Невидимые пальцы спутника коснулись его ладони, раздалось клацанье, и, наконец, слабый оранжевый огонек осветил подвал заброшенного поместья. Наверху раздавались удары о камень — рокубони тщетно пытались прорваться к людям.
Когда-то в этом подвале действительно держали рисовое и фруктовое вина, столь любимые жителями Патана. Несколько огромных пятидесятиведерных бочек, покрытых пылью и плесенью, выстроились вдоль стены из желтоватого песчаника, а на столе в беспорядке валялись осколки фарфоровой кхитайской посуды и несколько бронзовых чарок.

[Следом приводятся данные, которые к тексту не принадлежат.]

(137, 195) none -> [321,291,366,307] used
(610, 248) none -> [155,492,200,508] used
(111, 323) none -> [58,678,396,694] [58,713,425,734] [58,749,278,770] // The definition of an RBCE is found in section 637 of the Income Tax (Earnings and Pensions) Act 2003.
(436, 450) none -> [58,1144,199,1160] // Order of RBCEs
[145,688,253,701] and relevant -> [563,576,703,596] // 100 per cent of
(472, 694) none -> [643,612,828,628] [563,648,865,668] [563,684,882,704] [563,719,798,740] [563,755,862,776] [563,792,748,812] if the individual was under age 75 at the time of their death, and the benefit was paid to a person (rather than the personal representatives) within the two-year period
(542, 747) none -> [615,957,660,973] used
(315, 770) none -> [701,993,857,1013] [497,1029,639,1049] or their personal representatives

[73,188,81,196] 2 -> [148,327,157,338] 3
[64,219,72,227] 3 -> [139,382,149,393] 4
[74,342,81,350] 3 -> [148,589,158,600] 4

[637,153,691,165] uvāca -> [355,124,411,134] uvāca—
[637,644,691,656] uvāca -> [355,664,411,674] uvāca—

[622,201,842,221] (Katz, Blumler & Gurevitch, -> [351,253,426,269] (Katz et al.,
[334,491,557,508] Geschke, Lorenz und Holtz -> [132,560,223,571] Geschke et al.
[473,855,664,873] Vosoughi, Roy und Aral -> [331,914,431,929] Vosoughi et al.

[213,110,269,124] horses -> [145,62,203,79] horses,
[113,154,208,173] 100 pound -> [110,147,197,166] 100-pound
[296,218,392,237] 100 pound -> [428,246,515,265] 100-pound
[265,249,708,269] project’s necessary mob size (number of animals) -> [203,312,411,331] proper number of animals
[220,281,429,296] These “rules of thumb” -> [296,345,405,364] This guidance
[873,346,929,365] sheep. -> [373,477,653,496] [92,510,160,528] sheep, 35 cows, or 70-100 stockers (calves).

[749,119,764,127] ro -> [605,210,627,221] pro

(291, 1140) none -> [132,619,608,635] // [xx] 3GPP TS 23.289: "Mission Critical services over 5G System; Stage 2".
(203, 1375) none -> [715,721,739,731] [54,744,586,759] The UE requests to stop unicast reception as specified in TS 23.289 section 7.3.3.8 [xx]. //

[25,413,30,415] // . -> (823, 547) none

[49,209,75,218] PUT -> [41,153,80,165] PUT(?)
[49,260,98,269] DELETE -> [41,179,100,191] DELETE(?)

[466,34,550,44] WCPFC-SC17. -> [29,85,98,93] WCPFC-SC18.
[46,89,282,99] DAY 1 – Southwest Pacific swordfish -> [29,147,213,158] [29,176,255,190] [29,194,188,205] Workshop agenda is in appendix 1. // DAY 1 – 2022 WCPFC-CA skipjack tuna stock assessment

— Мораддин? — Конан насторожился, увидев в руках приятеля куртку, которой было обернуто что-то круглое.— Что ты притащил сверху? Отвечай!
— Ну-у…— замялся его спутник и виновато посмотрел на киммерийца.— Я поймал тварь, едва не лишившую тебя уха. А в суматохе забыл отпустить…
Неприятности не закончились. Летучая голова, запеленатая в куртку Мораддина, дергалась и ругалась, угрожая «ж-жалким людиш-шкам» самыми разнообразными карами, у Конана невыносимо болела ушибленная лодыжка и кровоточила мочка уха, а белую мышку Мораддина вытошнило пережеванным носом рокубони.